Jobs brechen ein: Tesla-Aktien legen zu: Tesla baut laut Musk 3 bis 3,5 Prozent seiner Stellen ab – Ex-Mitarbeiter verklagen Tesla | Newsletter

Den Kopf des Unternehmens zu setzen Elon Moschus Klar am Dienstag nach widersprüchlichen Berichten. Etwa jeder zehnte Arbeitsplatz unter den Angestellten wird wegfallen, während die Zahl der Fabrikarbeiter langfristig steigen wird. Zu Beginn des Jahres hatte das Unternehmen fast 100.000 Mitarbeiter. Musk sagte in einem Videointerview auf der Konferenz des Qatar Economic Forum, dass Tesla manchmal zu schnell Jobs für Mitarbeiter schafft.

Der Tech-Milliardär bestätigte, dass er in naher Zukunft mit einer Rezession in den USA rechnet. In den vergangenen Wochen erweckten Berichte über eine durchgesickerte E-Mail von Musk zunächst den Eindruck, dass er unter Berufung auf die schwache Konjunktur 10 % der gesamten Belegschaft von Tesla abbauen wollte.

Auch Musks politische Überzeugungen waren im Videointerview ein Thema. Er hatte kürzlich angekündigt, künftig Republikaner zu wählen, weil die Demokraten, angeführt von Präsident Joe Biden, zu einer “Partei gespalten und gehasst” seien.

Auf die Frage, ob er auch ein ehemaliger Präsident sei Donald Trump Sollte er 2024 erneut für das Weiße Haus kandidieren, sagte Musk schlicht: „Ich habe mich noch nicht zu dieser Wahl entschieden.“ Zuvor hatte er angedeutet, dass er erwägen könnte, einen ähnlich konservativen Gouverneur von Florida, Ron DeSantis, bei seiner Kandidatur zu unterstützen.
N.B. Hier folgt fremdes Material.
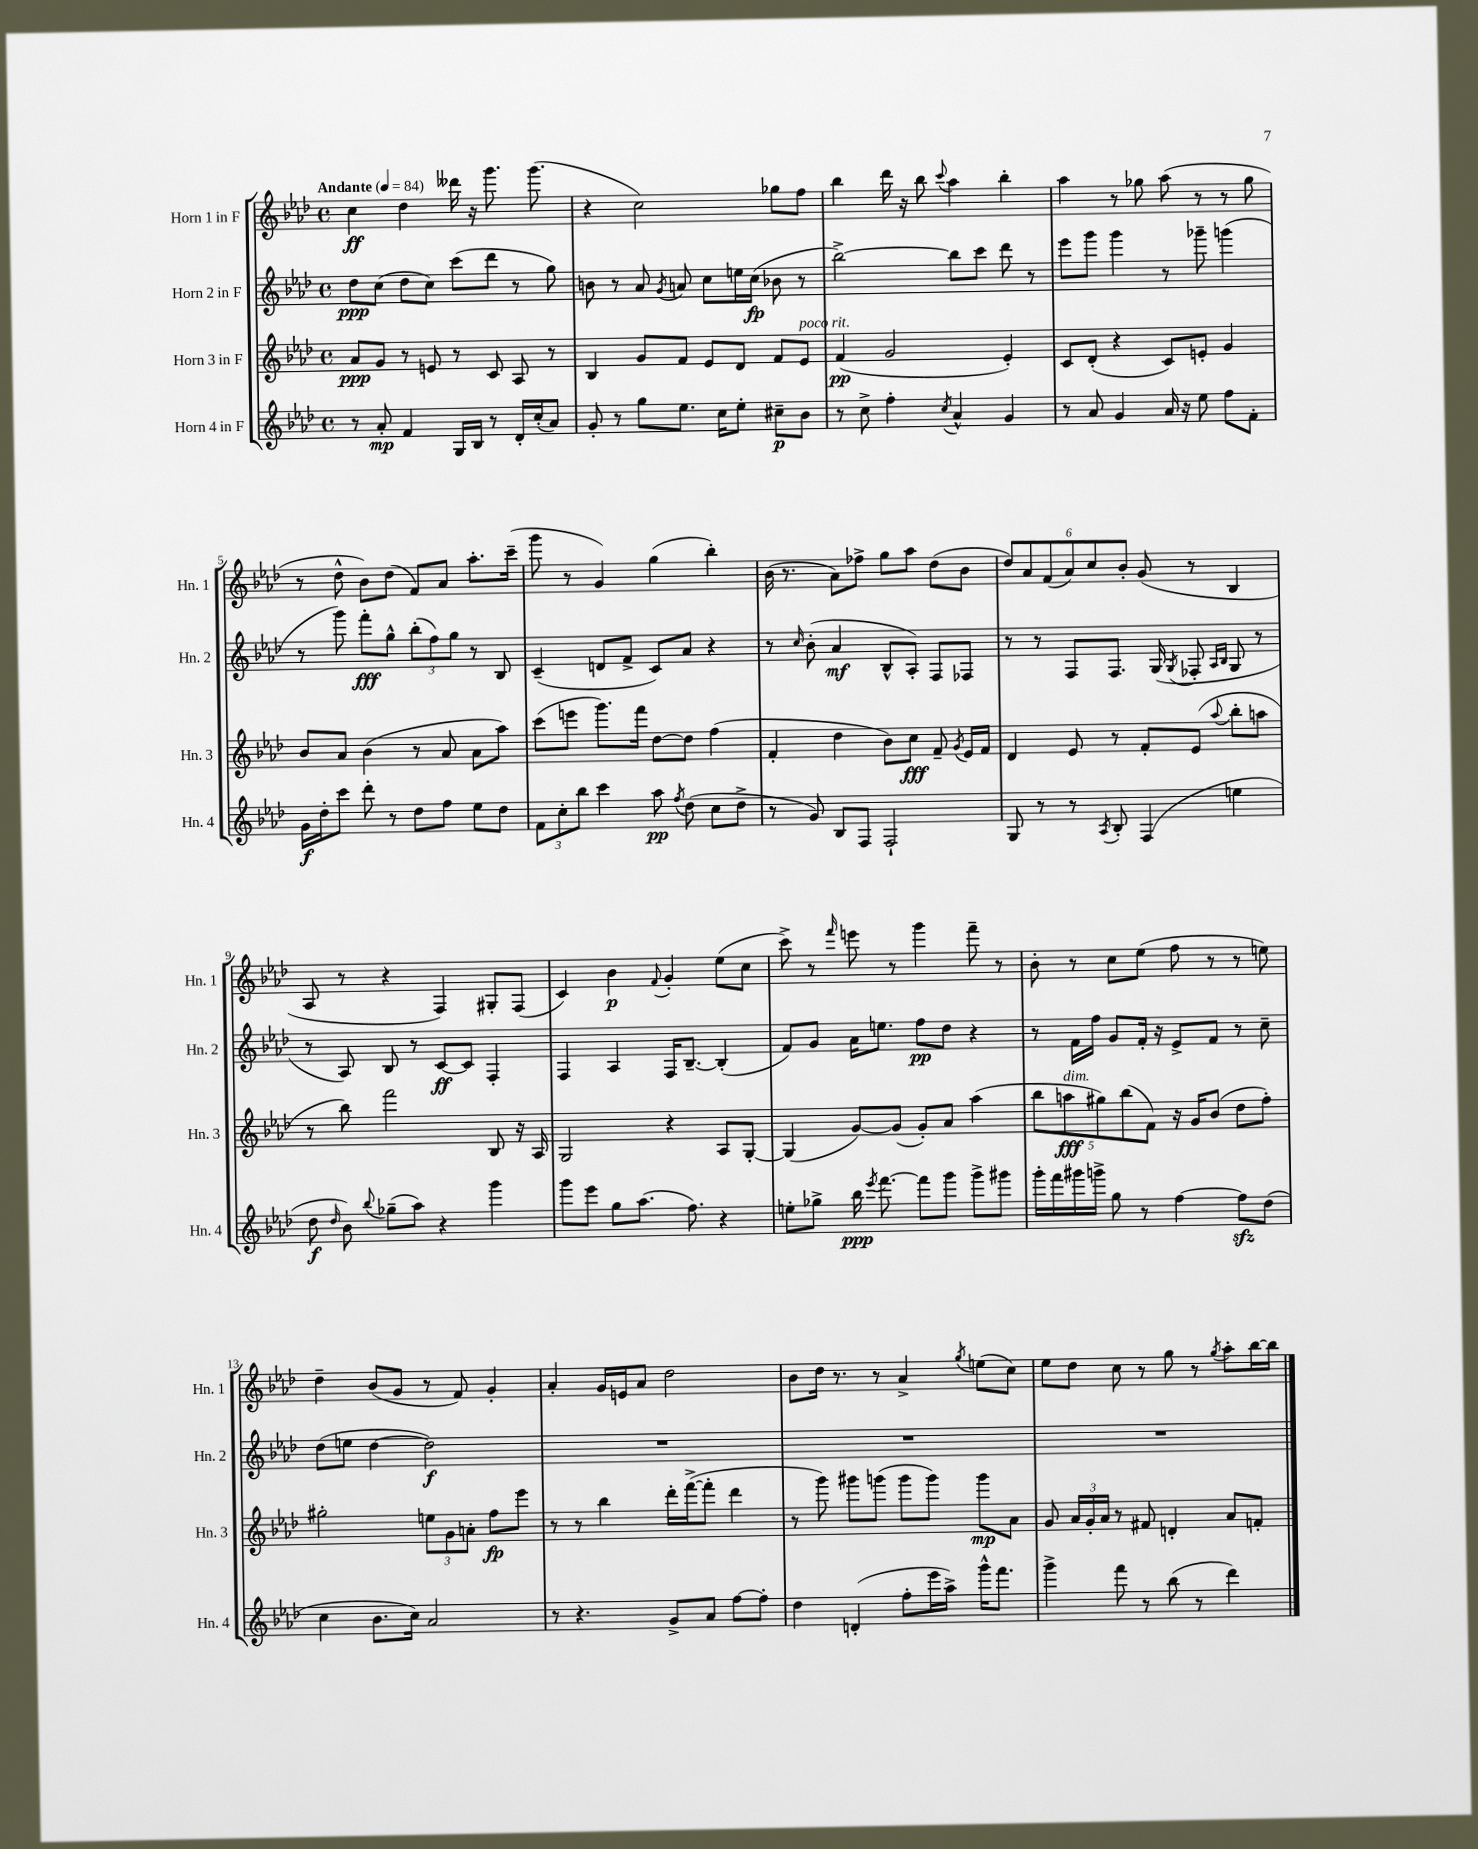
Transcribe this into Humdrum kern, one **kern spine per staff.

**kern	**kern	**kern	**kern
*staff4	*staff3	*staff2	*staff1
*clefG2	*clefG2	*clefG2	*clefG2
*k[b-e-a-d-]	*k[b-e-a-d-]	*k[b-e-a-d-]	*k[b-e-a-d-]
*M4/4	*M4/4	*M4/4	*M4/4
*met(c)	*met(c)	*met(c)	*met(c)
*MM84	*MM84	*MM84	*MM84
8r	8a-	8dd-	4cc
8a-'	8g	(8cc	.
4f	8r	8dd-	4dd-
.	8e	8cc)	.
16G	8r	(8ccc	16ddd--
16B-	.	.	16r
8r	8c	8ddd-	8.ggg
16d-'	8A-	8r	.
(16cc'	.	.	(8.ggg
8a-)	8r	8gg)	.
=	=	=	=
8g'	4B-	8b	4r
8r	.	8r	.
8gg	8g	8a-	2cc)
.	.	8qg	.
8.ee-	8f	8a	.
.	8e-	8cc	.
16cc	.	.	.
8ee-'	8d-	16ee	.
.	.	(16cc	.
8cc#~	8f	8b-	8gg-
8b-	8e-	8r	8ff
=	=	=	=
8r	(4f	[2bb-^)	4bb-
8cc^	.	.	.
4ff'	2g	.	16ddd-
.	.	.	16r
.	.	.	8bb-
8qcc	.	.	8qqccc
4a-^^	.	8bb-]	4aa-
.	.	8ccc	.
4g	4e-')	8ddd-	4bb-'
.	.	8r	.
=	=	=	=
8r	8c	8eee-	4aa-
8a-	(8d-'	8ggg	.
4g	4r	4ggg	8r
.	.	.	8gg-
16a-	8c)	8r	(8aa-
16r	.	.	.
8ee-	8e'	8ggg-~	8r
8ff	4g	(4ggg	8r
8f'	.	.	8gg-
=	=	=	=
16g	8b-	8r	8r
16dd-'	.	.	.
8ccc	8a-	8ggg)	8dd-^^
8ddd-'	(4b-	8fff'	8b-)
8r	.	8gg^^	(8dd-
8dd-	8r	(12bb-'	8f)
.	.	12ff)	.
8ff	8a-	.	8a-
.	.	12gg	.
8ee-	8a-	8r	8.aa-'
8dd-	8aa-)	8B-	.
.	.	.	(16ccc~
=	=	=	=
12f	(8ccc	(4c~	8ggg
12cc'	.	.	.
.	8eee	.	8r
12bb-	.	.	.
4ccc	8.ggg)	8d	4g)
.	.	8f^	.
.	16fff	.	.
8aa-	[8dd-	8c)	(4gg
8qff	.	.	.
(8dd-	8dd-]	8a-	.
8cc	(4ff	4r	4bb-')
8dd-^	.	.	.
=	=	=	=
8r	4f'	8r	(16b-
.	.	.	8.r
.	.	16qqcc	.
8g)	.	(8b-'	.
8B-	4dd-	4a-	8a-)
8F	.	.	8ff-^
2F`	8b-)	8B-^^	8gg
.	8cc	8A-')	8aa-
.	8f~	8F	(8dd-
.	8qg	.	.
.	16e-	8F-	8b-
.	16f	.	.
=	=	=	=
8G	4d-	8r	12dd-)
.	.	.	12a-
8r	.	8r	.
.	.	.	(12f
8r	8e-	8F	12a-)
.	.	.	12cc
8qA-	.	.	.
8B-'	8r	8.F	.
.	.	.	12b-'
(4F	8f'	.	(8g
.	.	(16G	.
.	.	8qG	.
.	(8e-	8F-'	8r
.	.	16qqA-	.
.	8qqaa-	16qqB-	.
4ee	8bb-'	8G	4B-
.	8aa	8r	.
=	=	=	=
8dd-	8r	8r	8A-
16qqdd-	.	.	.
8b-)	8bb-)	8A-)	8r
8qqbb-	.	.	.
(8gg-~	2fff	8B-	4r
8aa-)	.	8r	.
4r	.	[8c	4F)
.	.	8c]	.
4ggg	8B-	4F'	8G#'
.	16r	.	(8F
.	16A-	.	.
=	=	=	=
8ggg	2G	4F	4c)
8eee-	.	.	.
8gg	.	4A-	4b-
(8.aa-	.	.	.
.	.	.	8qqf
.	4r	16F	4g'
8.ff)	.	[8.B-~	.
4r	8A-	(4B-']	(8ee-
.	[8G'	.	8cc
=	=	=	=
8ee'	(4G]	8f)	8ccc^)
8gg-^	.	8g	8r
.	.	.	16qqfff
16bb-	[8g)	16a-	8eee
8qeee-	.	.	.
[8.fff	.	8.ee	.
.	(8g]	.	8r
8fff]	8g')	8ff	4ggg
8ggg	8a-	8dd-	.
8ggg^	(4aa-	4r	8fff~
8ggg#	.	.	8r
=	=	=	=
16ggg'	10bb-	8r	8b-'
16fff	.	.	.
.	10aa	.	.
16ggg#	.	16f	8r
16ggg^	.	16ff	.
.	10gg#)	.	.
8gg	.	8g	8cc
.	(10bb-	.	.
8r	.	16f'	(8ee-
.	10f)	.	.
.	.	16r	.
[4ff	16r	8e-^	8ff
.	16g	.	.
.	(8b-	8f	8r
8ff]	8dd-	8r	8r
(8dd-	8ff')	8cc~	8ee)
=	=	=	=
4cc	2gg#'	(8dd-	4dd-~
.	.	8ee	.
8.b-	.	[4dd-	(8b-
.	.	.	8g
16cc)	.	.	.
2a-	12ee	2dd-])	8r
.	12g	.	.
.	.	.	8f)
.	12a'	.	.
.	8ff	.	4g'
.	8eee-	.	.
=	=	=	=
8r	8r	1r	4a-'
4.r	8r	.	.
.	4bb-	.	16g
.	.	.	16e
.	.	.	8a-
8g^	16ddd-'	.	2dd-
.	([16fff^	.	.
8a-	8fff']	.	.
[8ff	4ddd-	.	.
8ff']	.	.	.
=	=	=	=
4dd-	8r	1r	8b-
.	8ggg)	.	16dd-
.	.	.	8.r
(4d'	8ggg#	.	.
.	(8ggg	.	8r
8ff'	8ggg	.	4a-^
16eee-	8ggg)	.	.
16aa-^)	.	.	.
.	.	.	8qgg
16ggg^^	8ggg	.	(8ee
8.fff	.	.	.
.	8a-	.	8cc)
=	=	=	=
4ggg^	8g	1r	8ee-
.	24a-	.	8dd-
.	24g'	.	.
.	24a-	.	.
8fff	8r	.	8cc
8r	8f#	.	8r
(8bb-	4d'	.	8gg
8r	.	.	8r
.	.	.	8qgg
4ddd-)	8a-	.	8aa-'
.	8f'	.	[16bb-
.	.	.	16bb-]
==	==	==	==
*-	*-	*-	*-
Ex-Mitarbeiter verklagen Tesla wegen Nichteinhaltung der Kündigungsfrist

Der US-Elektroautobauer Tesla steht in Texas unter Beschuss, weil er Massenentlassungen ohne Einhaltung der Kündigungsfrist verdächtigt wird. Zwei ehemalige Arbeiter sagten, sie seien im Juni in der Sparks Gigafactory ohne Vorwarnung entlassen worden, heißt es in der am Montag eingereichten Beschwerde. Demnach hat Tesla im Juni mehr als 500 Mitarbeiter auf die Straße gebracht. Gemäß dem US-amerikanischen Arbeitsgesetzbuch („Worker Adjustment and Retraining Notification Act“) beträgt diese Dauer der Massenentlassung 60 Tage. Kündigungsfrist gesucht. „Tesla hat den Mitarbeitern lediglich mitgeteilt, dass ihre Kündigung sofort wirksam wird“, heißt es in der Klage. Ehemalige Mitarbeiter verfolgen eine Sammelklage. Tesla war zunächst nicht für eine Stellungnahme zu erreichen.
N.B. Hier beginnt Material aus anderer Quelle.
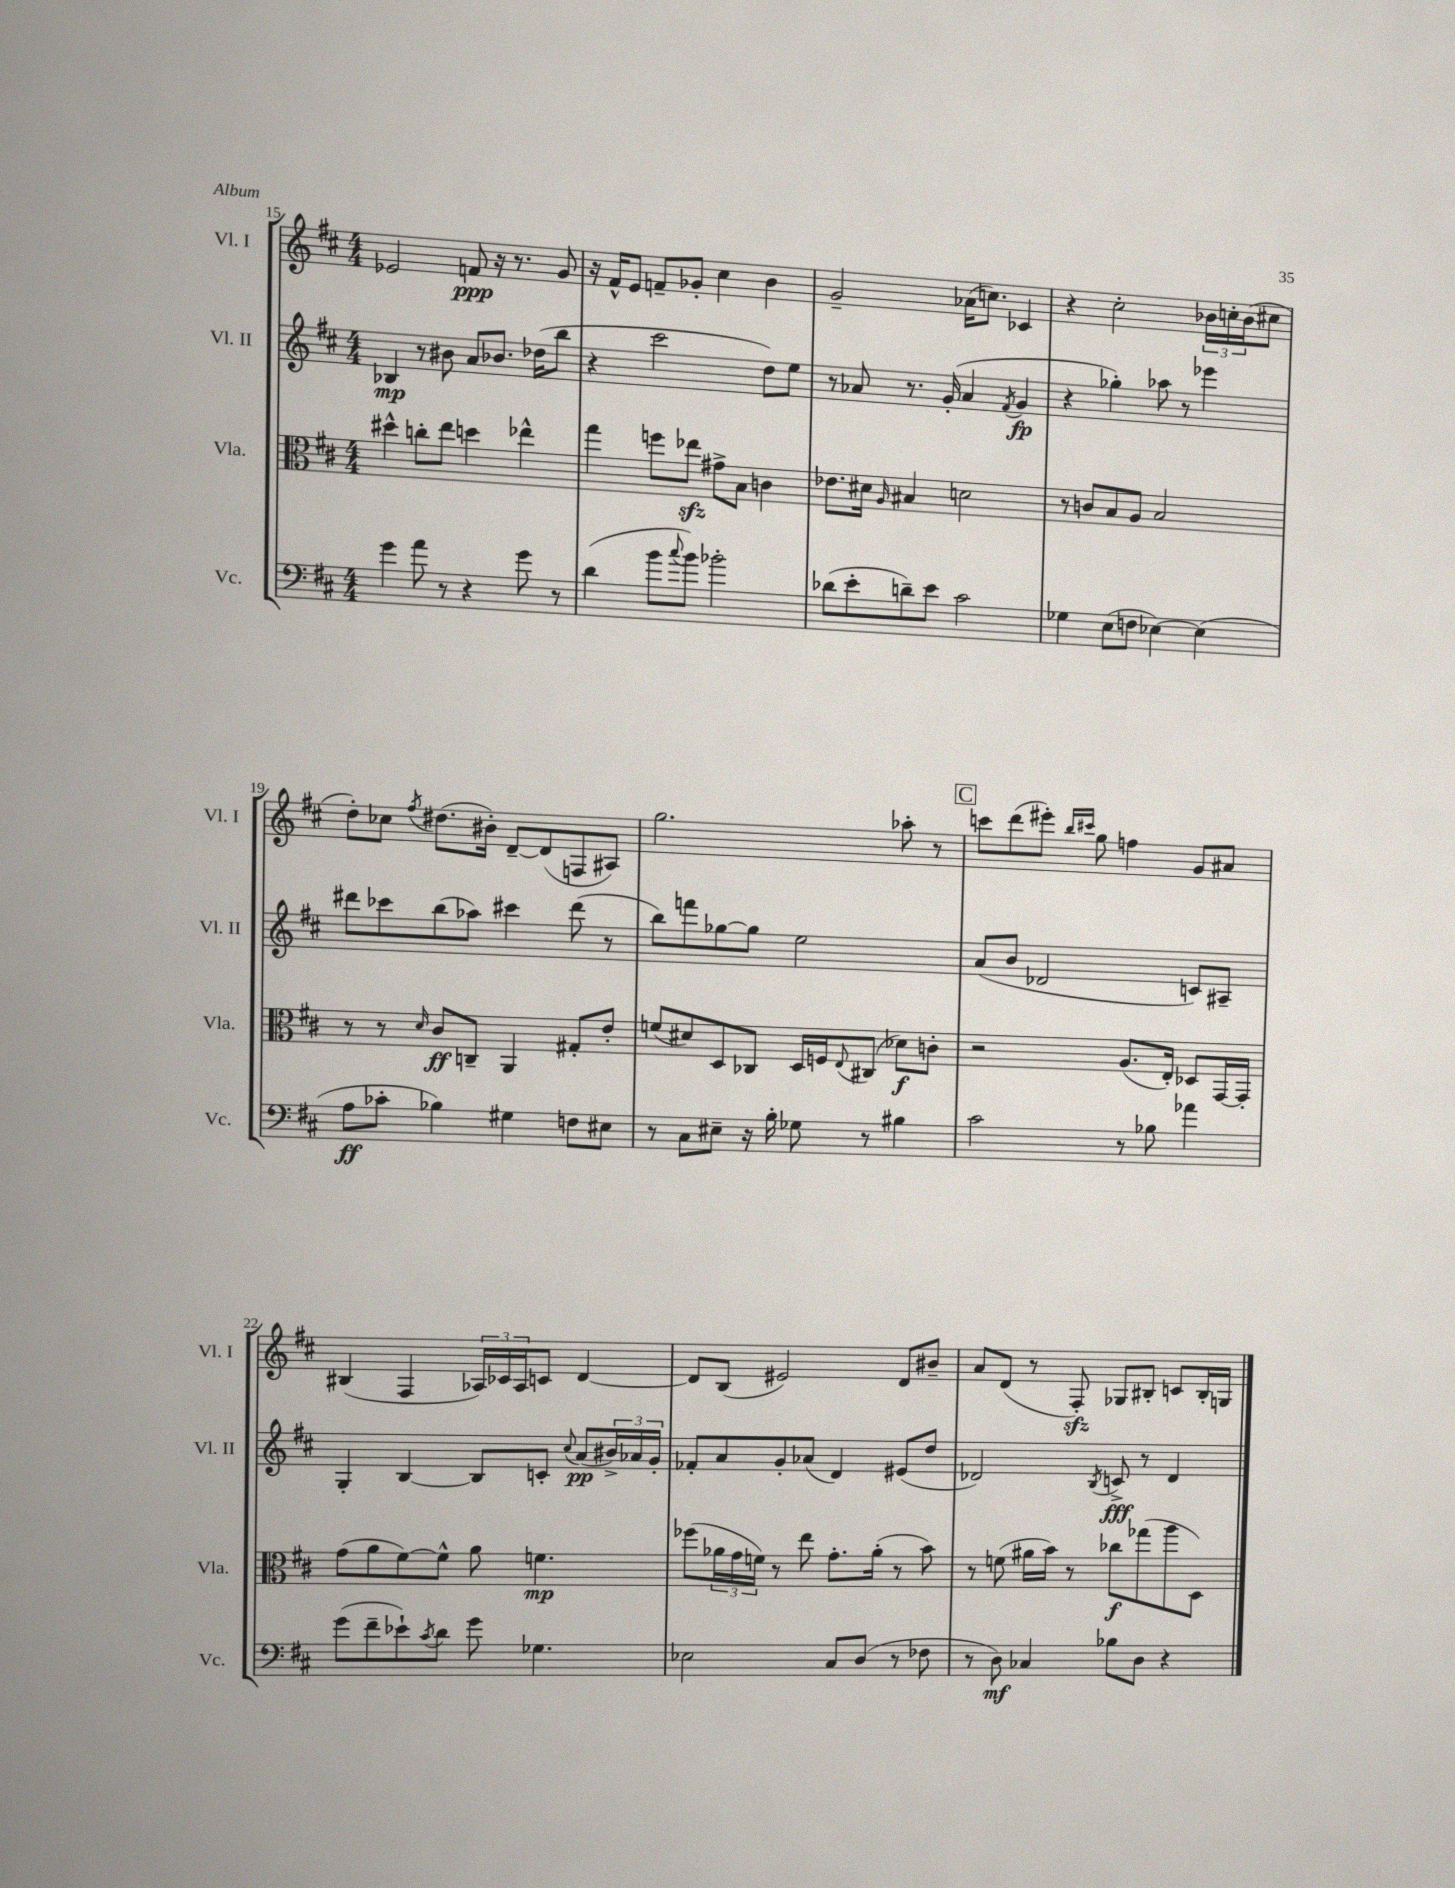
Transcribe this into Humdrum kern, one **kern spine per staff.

**kern	**kern	**kern	**kern
*staff4	*staff3	*staff2	*staff1
*clefF4	*clefC3	*clefG2	*clefG2
*k[f#c#]	*k[f#c#]	*k[f#c#]	*k[f#c#]
*M4/4	*M4/4	*M4/4	*M4/4
4g\	4dd#^^\	4B-/	2e-/
8a\	8cc'\L	8r	.
8r	8ee\J	8b#\	.
4r	4dd\	8a/L	8f/
.	.	8.b-/J	16r
.	.	.	8.r
8g\	4ee-^^\	.	.
.	.	(16dd-\LK	.
8r	.	8bb\J	8g/
=	=	=	=
(4d\	4gg\	4r	16r
.	.	.	16f#^^/LK
.	.	.	8e/J
8b\L	8ff\L	2ccc#\	8f~/L
8qqcc#/	.	.	.
8b\J)	8ee-\J	.	8g-'/J
2b-'\	8g#^\L	.	4cc#\
.	8B\J	.	.
.	4c\	8dd\L)	4b\
.	.	8ee\J	.
=	=	=	=
(8d-\L	8.e-\L	8r	2g~/
8e'\	.	8a-/	.
.	16d#\Jk	.	.
.	16qqA/	.	.
8d~\)	4B#/	8.r	.
8e\J	.	.	.
.	.	(16g'/	.
2c#\	2d\	4a-/	(16a-\LK
.	.	.	8.cc\J)
.	.	8qf#/	.
.	.	4g/	4c-/
=	=	=	=
4G-\	8r	4r	4r
.	8c/L	.	.
(8E\L	8B/	4gg-'\)	2cc#'\
8F\J	8A/J	.	.
[4E-\)	2B/	8aa-\	.
.	.	8r	.
(4E-\]	.	4eee-\	24b-\LL
.	.	.	24cc'\
.	.	.	(24b-\J
.	.	.	8cc#\J
=	=	=	=
8A\L	8r	8ddd#\L	8dd'\L)
8c-'\J	8r	8ccc-\	8cc-\J
.	16qqd/	.	8qff#/
4B-\)	8c#/L	(8bb\	(8.dd#\L
.	8C~/J	8aa-\J)	.
.	.	.	16b#'\Jk)
4G#\	4AA/	4ccc#\	[8d~/L
.	.	.	(8d/]
8F\L	8G#'/L	(8ddd#\	8F/
8E#\J	8e'/J	8r	8A#/J)
=	=	=	=
8r	(8f/L	8bb\L)	2.gg\
8C#\L	8d#/)	8fff\	.
8E#~\J	8D/	[8gg-\	.
16r	8C-/J	8gg-\]J	.
16B'\	.	.	.
8G-\	16D/LL	2ee\	.
.	16F/J	.	.
.	8qqE/	.	.
8r	(8C#/J	.	.
4B#\	8d-\L)	.	8aa-'\
.	8c'\J	.	8r
=	=	=	=
2c#\	2r	(8a/L	8ccc\L
.	.	8b/J	(8ddd\
.	.	2d-/	8eee#'\J)
.	.	.	16qqbb/LL
.	.	.	16qqccc#/JJ
.	.	.	8gg\
8r	(8.A/L	.	4ff\
8B-\	.	.	.
.	16E'/Jk)	.	.
4a-\	8D-/L	8c/L)	8g/L
.	[16GG/L	8A#~/J	8a#/J
.	16GG'/]JJ	.	.
=	=	=	=
(8g\L	(8g\L	4G'/	(4B#/
8f#~\	8a\	.	.
8e-`\)	[8f#\)	[4B/	4F#/
8qc#/	.	.	.
8d\J	8f#^^\]J	.	.
8g\	8a\	8B/]L	24A-/LL)
.	.	.	24c-/
.	.	.	24A-/J
4.G-\	4.f\	8c'/J	8c/J
.	.	8qqcc#/	.
.	.	(8a/L	[4d/
.	.	24b#^/L)	.
.	.	24a-/	.
.	.	24g'/JJ	.
=	=	=	=
2E-\	(8ff-\L	8f-'/L	8d/]L
.	24a-\L	8a/	(8B/J
.	24g\	.	.
.	24f\JJ)	.	.
.	8r	8g'/	2e#/)
.	8ee\	(8a-/J	.
8C#/L	8.g'\L	4d/)	.
(8D/J	.	.	.
.	(16a-'\Jk	.	.
8r	8r	(8e#/L	8d/L
8F-\	8b\)	8dd/J	8b#~/J
=	=	=	=
8r	8r	2d-/)	8a/L
8D\)	(8f\	.	(8d/J
4C-/	16a#\LL	.	8r
.	16b\JJ)	.	.
.	8r	.	8F#'/)
.	.	8qB/	.
8B-\L	8cc-\L	8c^/	8G-/L
8D\J	(8gg-\	8r	8B#'/J
4r	8aa\	4d-/	8c/L
.	8D\J)	.	16B#'/L
.	.	.	16G/JJ
==	==	==	==
*-	*-	*-	*-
Ehemalige Mitarbeiter beanspruchen 60 Tage Lohn und Sozialleistungen. „Es ist absolut entsetzlich, dass Tesla so eklatant gegen Bundesarbeitsgesetze verstößt, indem es so viele Arbeiter entlassen hat, ohne die erforderliche Frist einzuhalten“, sagte Anwalt Shannon Lees Riordan, der die Kläger vertritt, gegenüber Reuters. Tesla bietet einigen Mitarbeitern eine Abfindung in Höhe eines Wochenlohns an. Sie richten also eine Notverfügung ein, damit sich der Konzern nicht mit geringeren Abfindungen freikaufen kann. Tesla-Chef Elon Musk hatte Anfang des Monats angekündigt, aus Angst vor einer Rezession Tausende Stellen beim Elektroautobauer zu streichen.

Die Tesla-Aktie stieg zeitweise um 10,02 Prozent auf 715,41 US-Dollar.